Listening to… P.J. Harvey

P.J. Harvey, Let England Shake.

Compared another artist to P.J. Harvey the other day, so I figured I better tackle this one next, year-old as it is. I often wait a few months to finally purchase a P.J. Harvey album. I want the intellectual hype to wear off, and be able to appreciate it fresh. But fair is fair—it was the Year’s Best lists that reminded me that I shouldn’t forget to check this out. (Plus its selection as a $5 Amazon special last month.)

This is the most well-rounded and diverse PJ Harvey album in years, yet it still has an overarching single sensibility, as we’ve come to expect from her in recent years. It’s just that this time, the atmosphere isn’t sonic. Not a whisper, a la White Chalk. Not a scream, a la Dry or Rid of Me. Not a contrasting travelogue, a la Stories from the City/Sea. The sensibility is social here. It’s political. It’s philosophical rather than punky or poetic.

After ten or so albums, there’s no longer the old shock inherent in PJ Harvey’s vocal style, despite her changing it up unexpectedly and abruptly. Here, it’s the ideas that assault. And the production: A couple of songs, such as “England,” sound like a bruised Kate Bush.
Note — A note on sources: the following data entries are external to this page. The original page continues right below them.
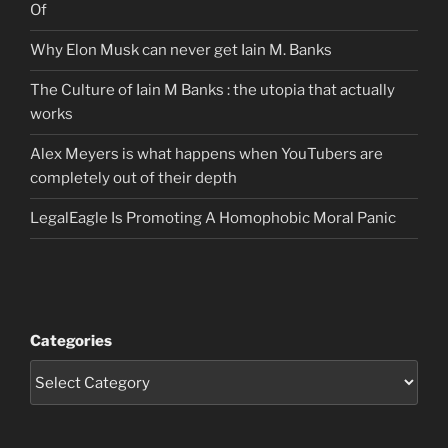
Of
Why Elon Musk can never get Iain M. Banks
The Culture of Iain M Banks : the utopia that actually
works
Alex Meyers is what happens when YouTubers are
completely out of their depth
LegalEagle Is Promoting A Homophobic Moral Panic
Categories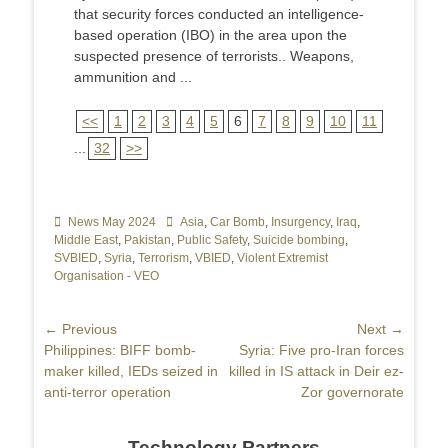
that security forces conducted an intelligence-
based operation (IBO) in the area upon the
suspected presence of terrorists.. Weapons,
ammunition and ...
<<
1
2
3
4
5
6
7
8
9
10
11
...
32
>>
Categories
News May 2024
Tags
Asia
,
Car Bomb
,
Insurgency
,
Iraq
,
Middle East
,
Pakistan
,
Public Safety
,
Suicide bombing
,
SVBIED
,
Syria
,
Terrorism
,
VBIED
,
Violent Extremist
Organisation - VEO
Post
← Previous
Next →
Previous
Philippines: BIFF bomb-
Next
Syria: Five pro-Iran forces
navigation
post:
maker killed, IEDs seized in
post:
killed in IS attack in Deir ez-
anti-terror operation
Zor governorate
Technology Partners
The opening of “The Glorious Land” has an army bugle mixed into it, in a manner that deliberately blindsides and upsets.

My favorite bit, “The Words That Maketh Murder”: PJ Harvey wailing, over a barely musicalized backbeat, “What if I take my problems to the United Nations?,” turning the comical Eddie Cochran line from “Summertime Blues” into a plaintive wail of vulnerability, victimization and just plain perplexity.